His very name, Jesus, implies that man is in bondage; that your and my problem is not our wages. It is not your boss. It is not your job, your friends, the clothes you have or do not have to wear. Your problem is sin! Sin is the ugly reality which is shown in the setting of the manger. Sin demands satisfaction of God’s justice. If you want just the slush of the Christmas story and simply sentimental music, then you have to see that the Scriptures, the gospel of Jesus Christ, are not that. That is the very opposite of the gospel of Jesus Christ. The account must not be adjusted to avoid the issues of your sin and your accountability to God. The setting of His birth cries out man’s fall and depravity.
And thus, it is the revelation of the unspeakable gift of God, of God’s grace of election, that by a perfect substitute and through an irresistible love He shall save His people from their sins. He did not come simply so that we can give and receive gifts and have office parties and fill out cards. But He came to save. Do not trifle with this baby. God says, This is My Son, prepared and now placed exactly where He belongs, in the place of sinners. Believe on Him. Throw the weight of your sin on Him. Kiss the Son in humble love. Put all your trust in Him. Bow before Him in complete devotion. He alone is worthy.
Now, can you place a value upon such a gift? What is it worth? Do you see the virgin Mary cradle in her arms her firstborn son? That is God’s Firstborn: by whom and for whom all things are created ( Col. 1), and in whom all things consist; that is, that is the One who created the world and holds it in existence. Now He appears in a body, as a little child, to redeem us from our sins.
Do you see Joseph and Mary tear up old cloth to make covering for the child? Do you see them lay the child in a manger under the rough beams of wood in the darkness of night? That child is God, not ceasing to be God, God who holds the manger in existence and God who holds Caesar Augustus’ palace in existence willingly.
In the body prepared for Him in the virgin’s womb He now stands under something. Something horrible, something vile, something damnworthy!
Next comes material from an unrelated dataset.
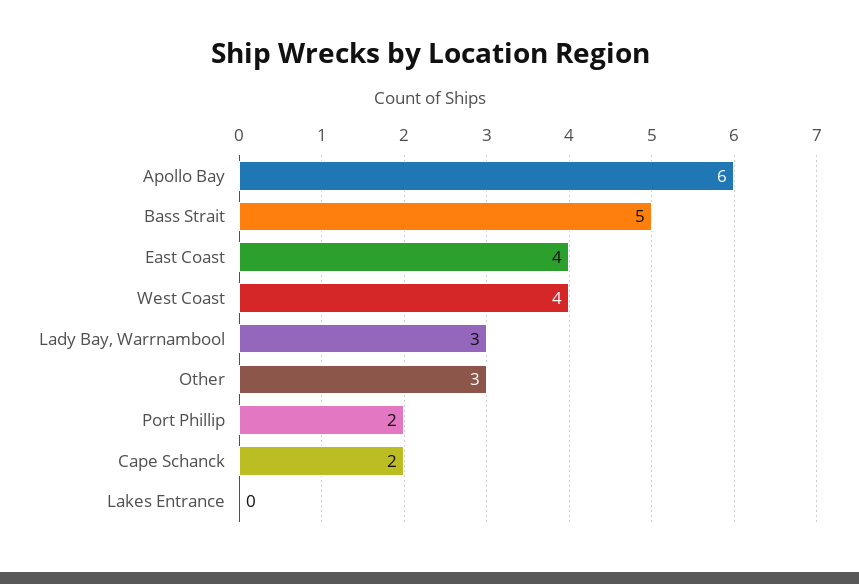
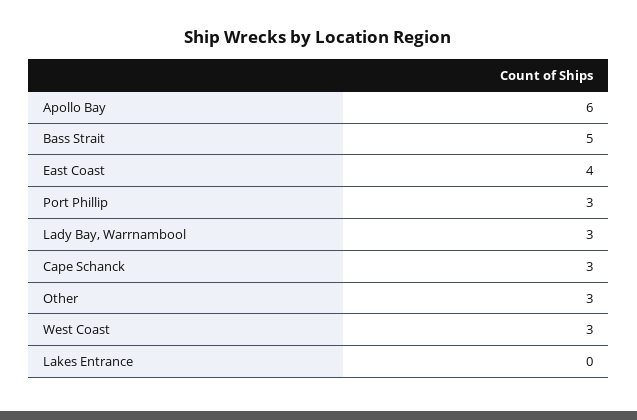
West Coast: 4 -> 3
Port Phillip: 2 -> 3
Cape Schanck: 2 -> 3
Your and my sins-that He might bear them away.
Can you put a value upon such a gift? Where would you be without this gift? We would be in hell or waiting for it. Can you measure the love of God? Can you take in the glory of God’s grace? Can you plumb the depth of His love? How shall we thank Him? Without this gift there is no life, there is no joy, there is no peace. There is no open heaven. There is only death and misery, agony and curse.
Ah, but with this gift, there is everything. Look into the manger now. Do you see God’s mighty work? Do you see the wonder: very God and very man, Immanuel, Redeemer, Lord, and Savior. Do you say, My Savior, my Lord, my God? Then rejoice. For unto you is born this day in the city of David a Savior, which is Christ the Lord. And shout. Shout with all the saints: Thanks, thanks be to God for His unspeakable gift.
Let us pray.
Father, we thank Thee for Thy word. We thank Thee for the wonder of Thy grace. We pray that, seeing Thy unspeakable gift in Jesus Christ, we might live unto Him who has so exceedingly loved us. Amen.